» **Task description**
Transcribe the following records exactly, images excluded.

» **Data for the task**
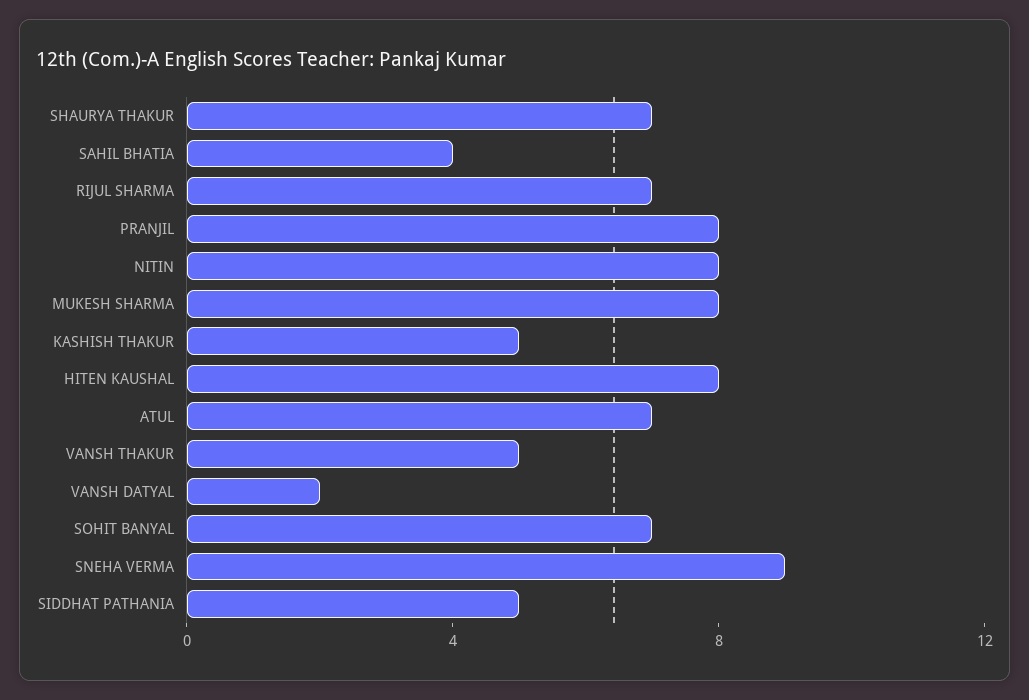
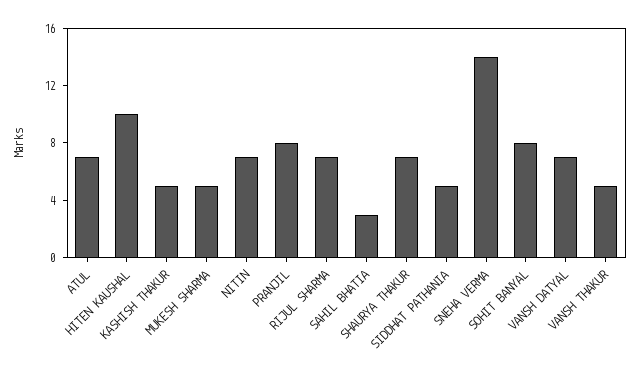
  {
    "SHAURYA THAKUR": 7,
-   "SAHIL BHATIA": 4,
+   "SAHIL BHATIA": 3,
    "RIJUL SHARMA": 7,
    "PRANJIL": 8,
-   "NITIN": 8,
+   "NITIN": 7,
-   "MUKESH SHARMA": 8,
+   "MUKESH SHARMA": 5,
    "KASHISH THAKUR": 5,
-   "HITEN KAUSHAL": 8,
+   "HITEN KAUSHAL": 10,
    "ATUL": 7,
    "VANSH THAKUR": 5,
-   "VANSH DATYAL": 2,
+   "VANSH DATYAL": 7,
-   "SOHIT BANYAL": 7,
+   "SOHIT BANYAL": 8,
-   "SNEHA VERMA": 9,
+   "SNEHA VERMA": 14,
    "SIDDHAT PATHANIA": 5
  }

» **Answer for the task**
  {
    "SHAURYA THAKUR": 7,
-   "SAHIL BHATIA": 4,
+   "SAHIL BHATIA": 3,
    "RIJUL SHARMA": 7,
    "PRANJIL": 8,
-   "NITIN": 8,
+   "NITIN": 7,
-   "MUKESH SHARMA": 8,
+   "MUKESH SHARMA": 5,
    "KASHISH THAKUR": 5,
-   "HITEN KAUSHAL": 8,
+   "HITEN KAUSHAL": 10,
    "ATUL": 7,
    "VANSH THAKUR": 5,
-   "VANSH DATYAL": 2,
+   "VANSH DATYAL": 7,
-   "SOHIT BANYAL": 7,
+   "SOHIT BANYAL": 8,
-   "SNEHA VERMA": 9,
+   "SNEHA VERMA": 14,
    "SIDDHAT PATHANIA": 5
  }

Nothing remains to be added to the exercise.